Segment Open
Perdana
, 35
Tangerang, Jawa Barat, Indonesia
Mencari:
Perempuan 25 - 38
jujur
Segment Closed
Segment Open
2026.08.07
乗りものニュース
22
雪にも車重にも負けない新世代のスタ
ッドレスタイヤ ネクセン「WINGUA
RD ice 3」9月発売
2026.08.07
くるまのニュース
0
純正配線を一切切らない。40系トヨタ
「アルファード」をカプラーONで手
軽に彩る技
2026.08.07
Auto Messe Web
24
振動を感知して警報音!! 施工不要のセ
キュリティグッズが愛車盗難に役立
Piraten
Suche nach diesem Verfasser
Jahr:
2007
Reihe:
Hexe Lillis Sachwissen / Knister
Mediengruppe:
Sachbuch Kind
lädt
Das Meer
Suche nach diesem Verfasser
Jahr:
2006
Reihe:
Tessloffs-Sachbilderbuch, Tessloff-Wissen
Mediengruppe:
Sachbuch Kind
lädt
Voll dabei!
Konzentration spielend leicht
Segment Closed
Keeping every character as it is, restate the lines above that run from the line with "ッドレスタイヤ ネクセン「WINGUA" through the line with "Konzentration spielend leicht", both included, and nothing else.

RESPONSE BELOW:
ッドレスタイヤ ネクセン「WINGUA
RD ice 3」9月発売
2026.08.07
くるまのニュース
0
純正配線を一切切らない。40系トヨタ
「アルファード」をカプラーONで手
軽に彩る技
2026.08.07
Auto Messe Web
24
振動を感知して警報音!! 施工不要のセ
キュリティグッズが愛車盗難に役立
Piraten
Suche nach diesem Verfasser
Jahr:
2007
Reihe:
Hexe Lillis Sachwissen / Knister
Mediengruppe:
Sachbuch Kind
lädt
Das Meer
Suche nach diesem Verfasser
Jahr:
2006
Reihe:
Tessloffs-Sachbilderbuch, Tessloff-Wissen
Mediengruppe:
Sachbuch Kind
lädt
Voll dabei!
Konzentration spielend leicht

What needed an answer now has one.